Musical Director Oliver Jackson graduated from the London College of Music and was recipient of the Westminster Prize. Recent credits include Associate MD on Chicago (West End) and Assistant MD on The Human Comedy at The Young Vic. He was composer and musical supervisor for Adolf Hitler: My Part in His Downfall for the Bristol Old Vic and Chichester Theatre, which won Best Regional Production in the What’sOnStage awards 2010.
Designer Diego Pitarch‘s design credits include Sunset Boulevard, Spend Spend Spend (Watermill Newbury/West End/National Tour); The Gates of Gold (Library Theatre Manchester); Flamenco Flamen’Ka, (West End), Martin Guerre, Donkey hoo-ha, The Snow Queen, Hot Mikado, Twenty Thousand Leagues Under the Sea, The Odyssey, The Shed, The Gilded Lilies (Watermill Newbury); Jungle Book, A Midsummer Night’s Dream, Madame Bovary, The Sleeping Beauty, A Long Time Ago and Return to the Forbidden Planet (Northampton Theatre Royal).
David Howe‘s lighting design credits include: Birdsong, Sweet Charity, Mrs Warren’s Profession, Rent, Private Lives, Christmas Carol, The Last Five Years and Tick Tick Boom, Pageant Other theatre credits include The Norman Conquests (The Old Vic and Broadway), Maria Friedman Re-Arranged (Trafalgar Studios) Seven Brides for Seven Brothers (Haymarket Theatre), Forbidden Broadway (Menier Chocolate Factory and Albery Theatre).
Producer Charlie Payne is a graduate of the Old Vic New Voices 24 Hour Plays in 2009 and has worked professionally full-time for producing theatres since April 2007. Charlie is currently one of four producers for the Old Vic’s TimeWarner Ignite Project.

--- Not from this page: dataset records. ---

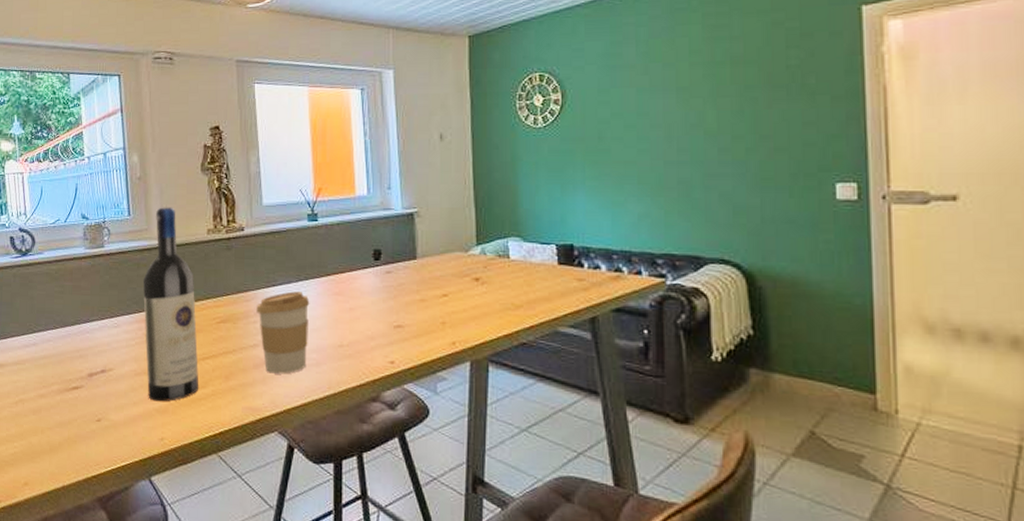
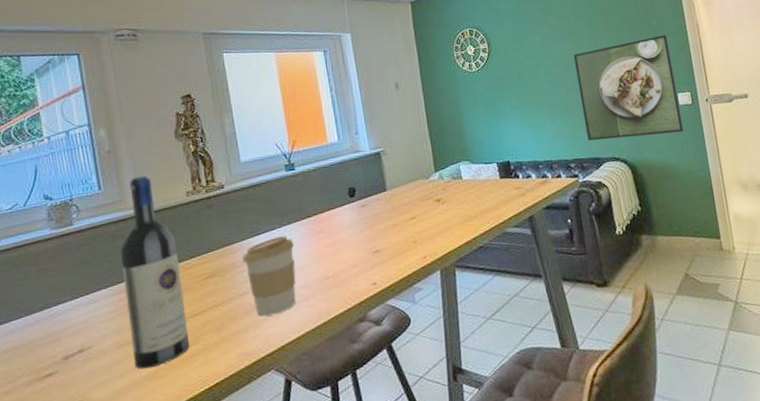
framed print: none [679,98,838,238] -> present [573,35,684,141]

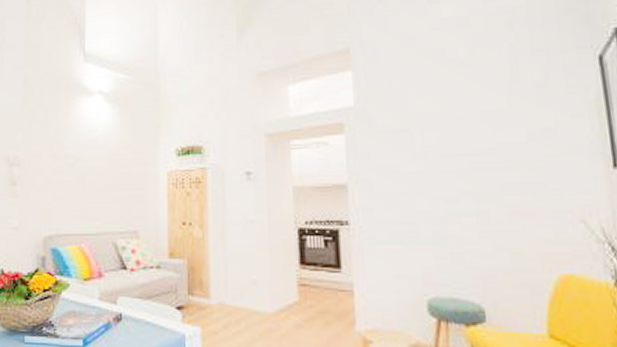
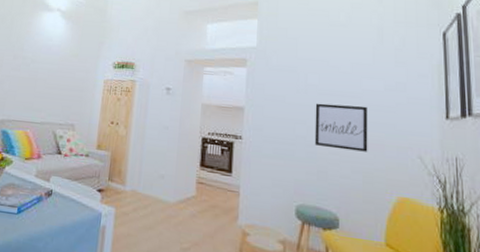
wall art: none [438,164,514,223] -> present [314,103,368,152]

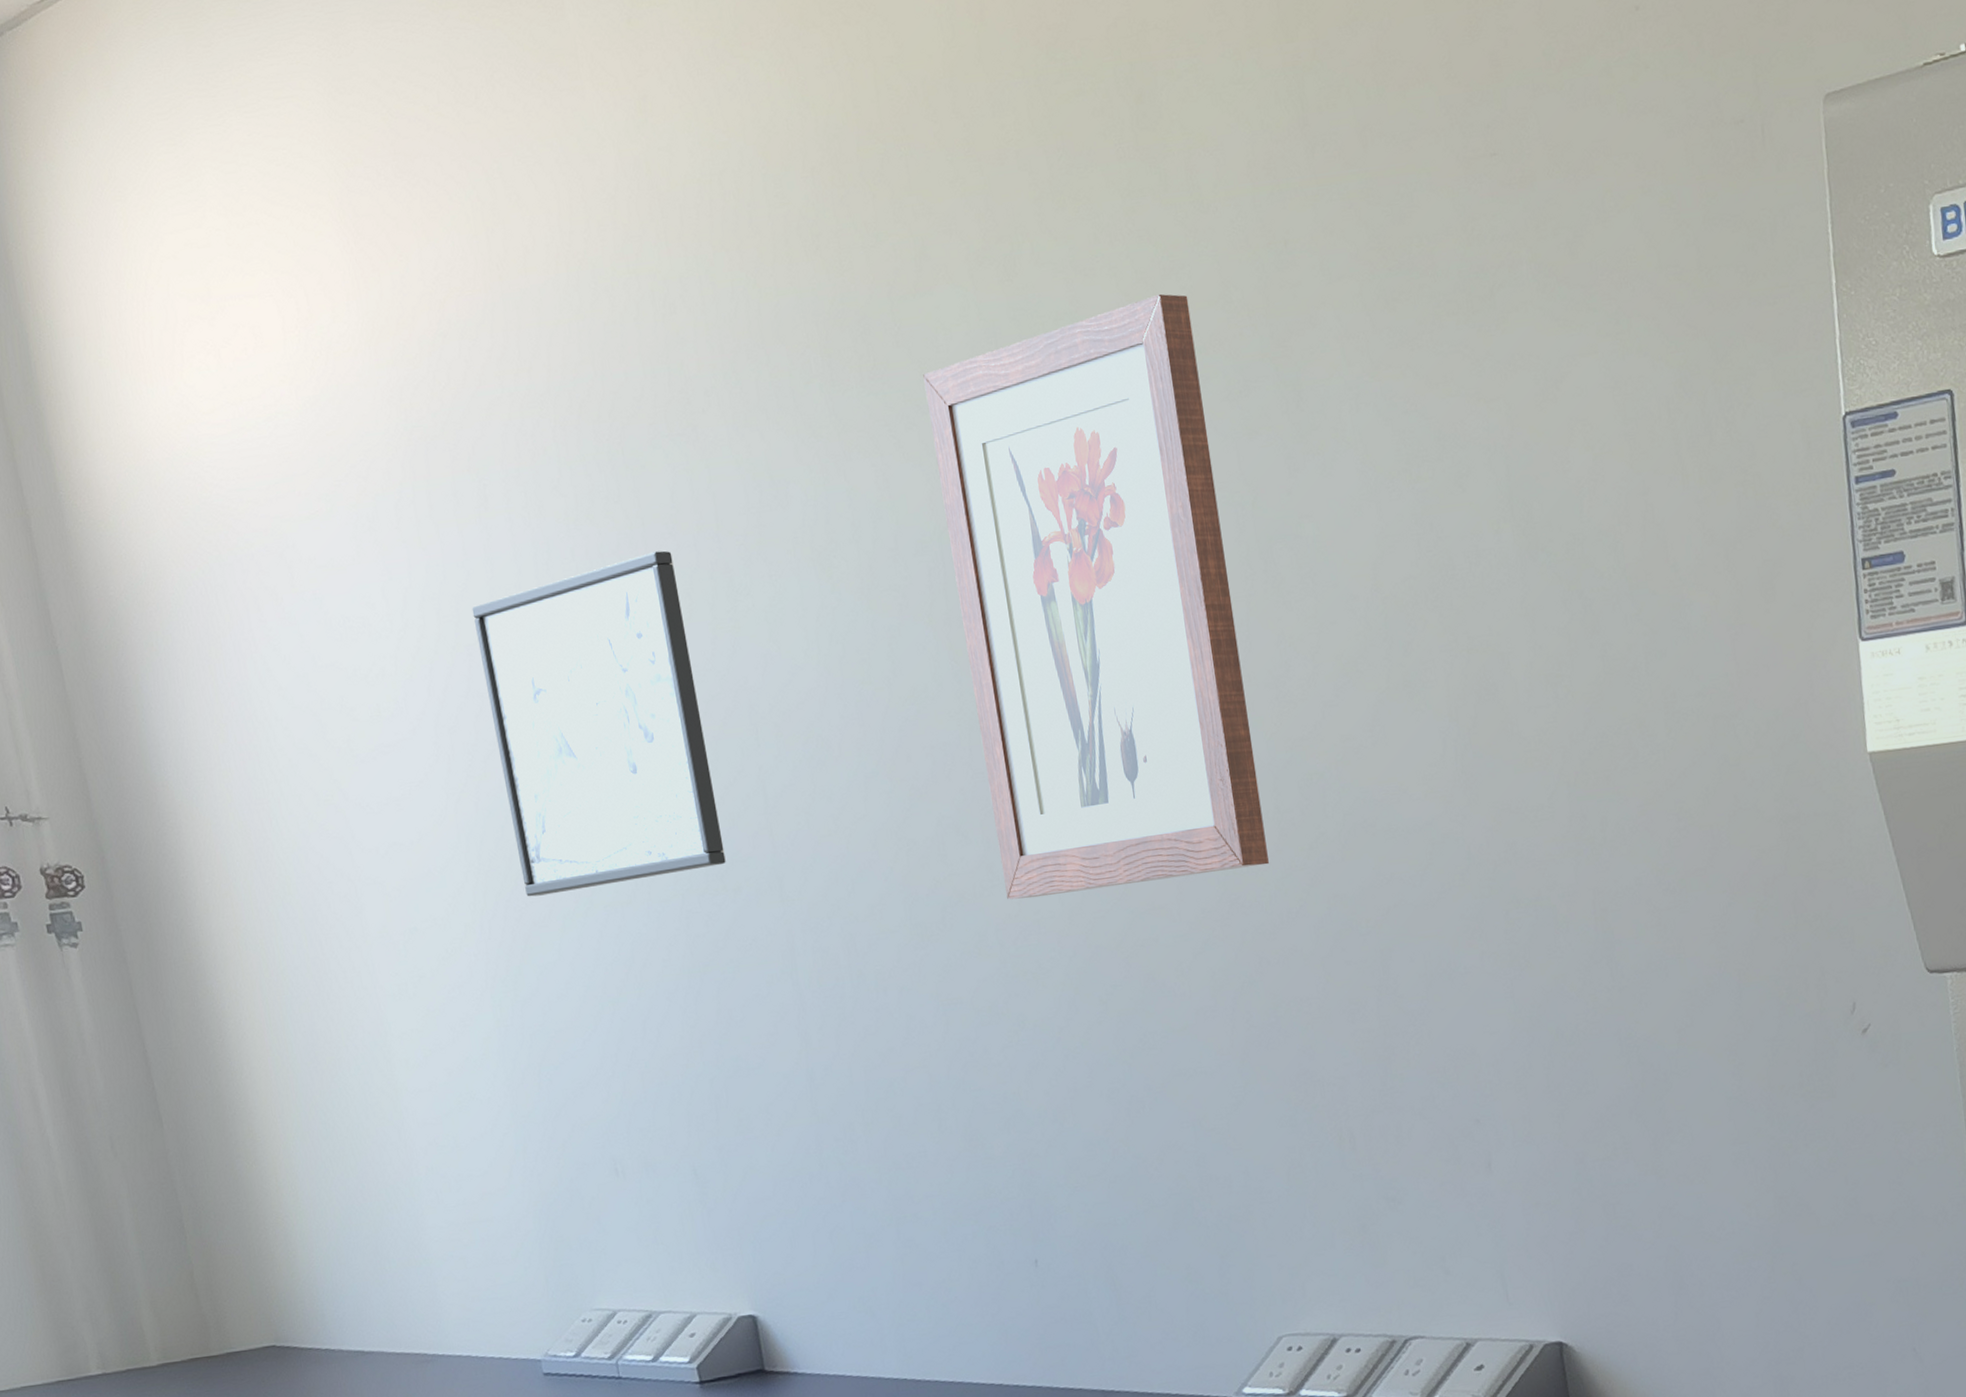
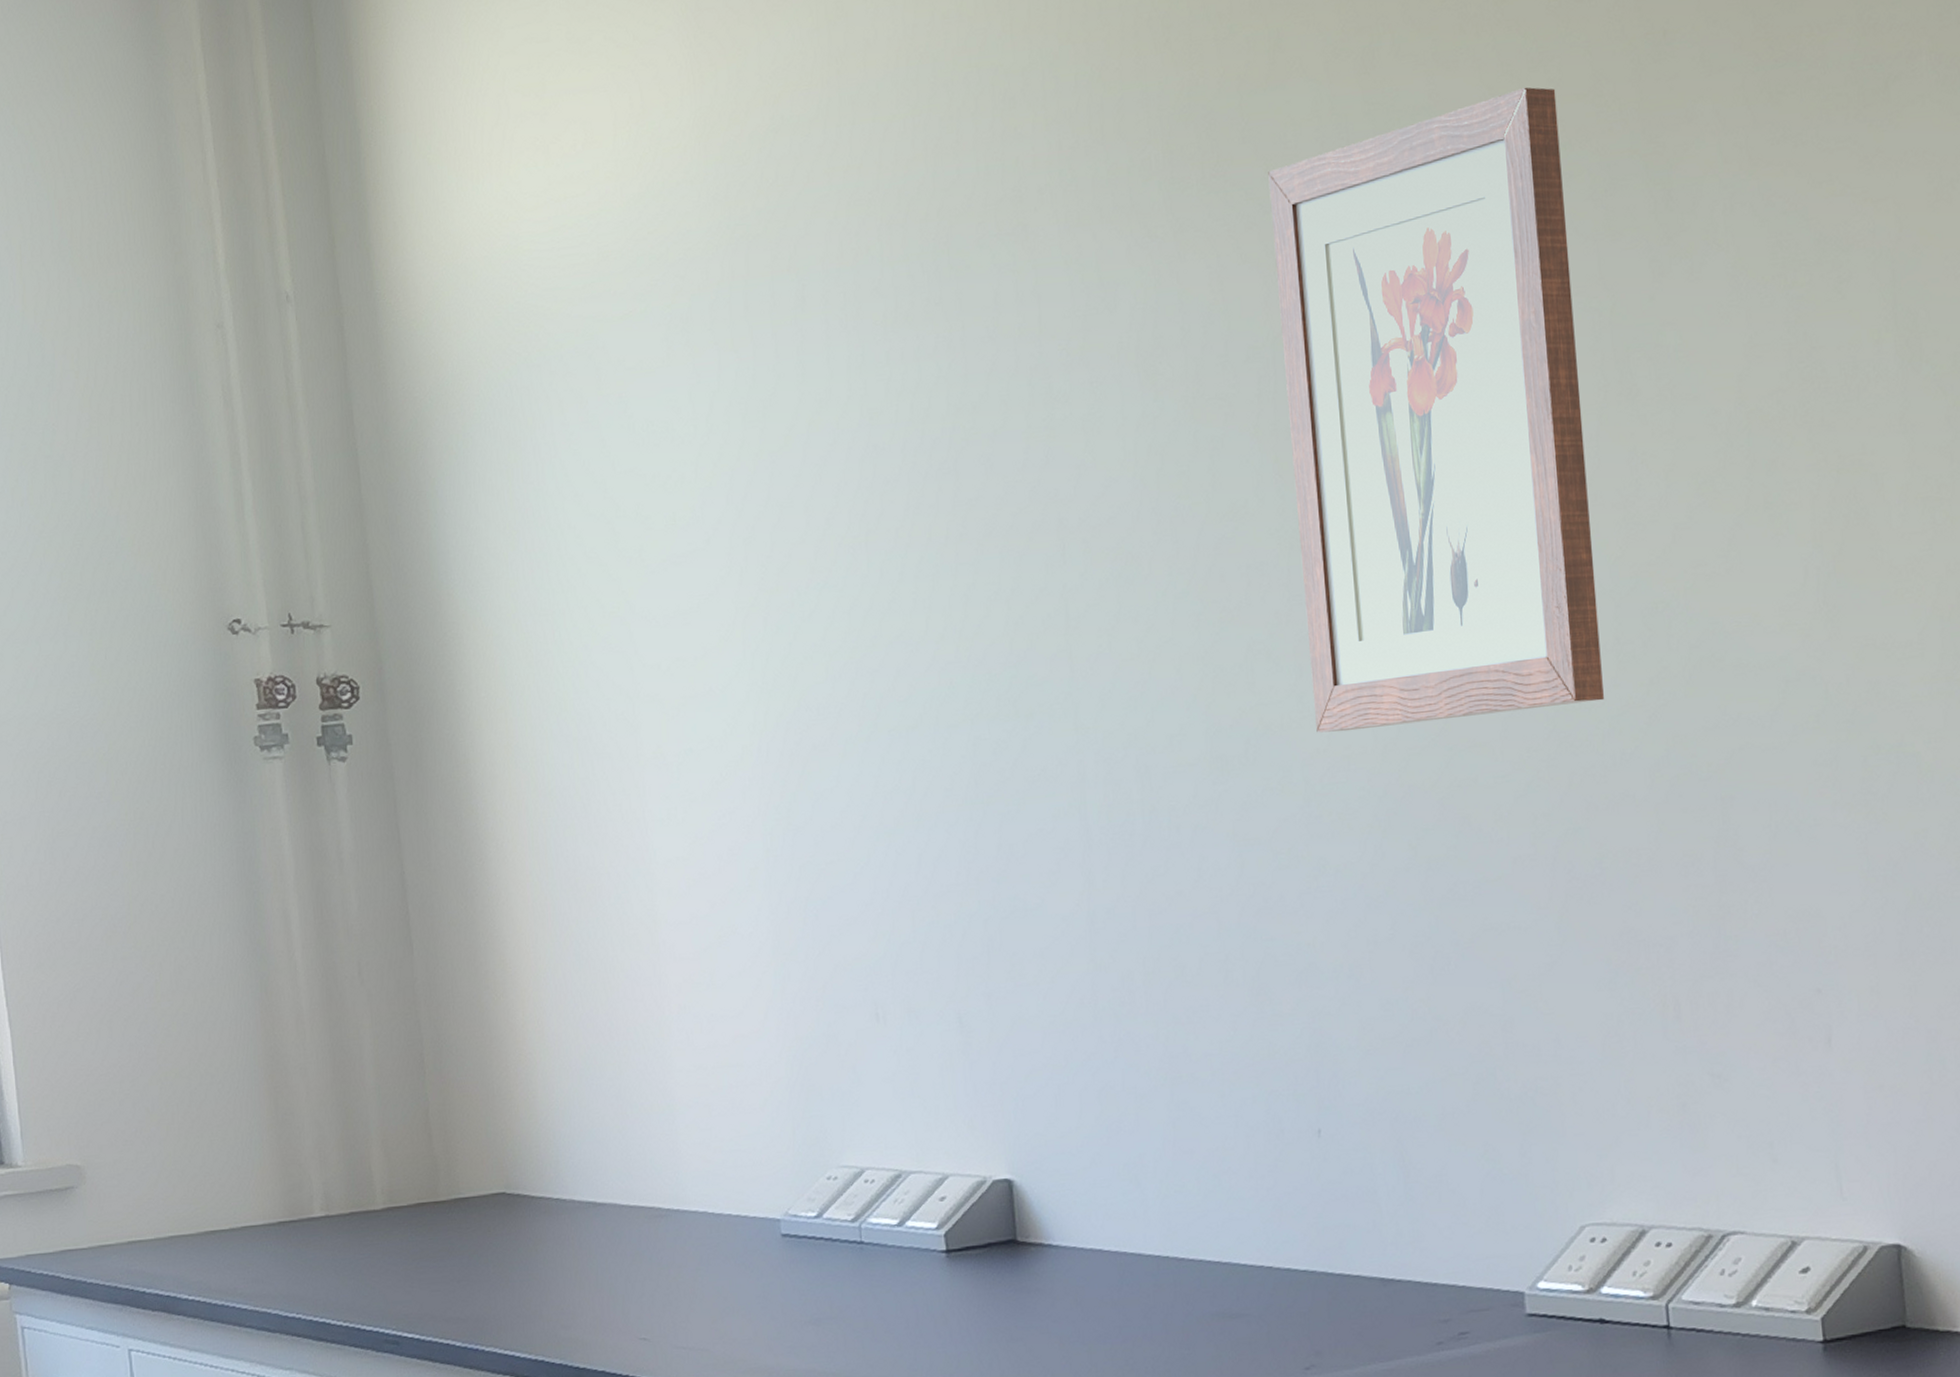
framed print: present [472,550,726,897] -> none [779,355,1020,719]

Producing credits include: A Day at the Racists and I Was a Beautiful Day (Finborough Theatre) and assistant producing credits for Almeida Projects at the Almeida Theatre include All the little things we crushed by Joel Horwood, Or Nearest Offer by Tanya Ronder, The Door Never Closes by Rex Obano and The Red Helicopter by Robin French.
It opens on Tuesday 14 December and runs to Saturday 15 January at the Union Theatre, Southwark.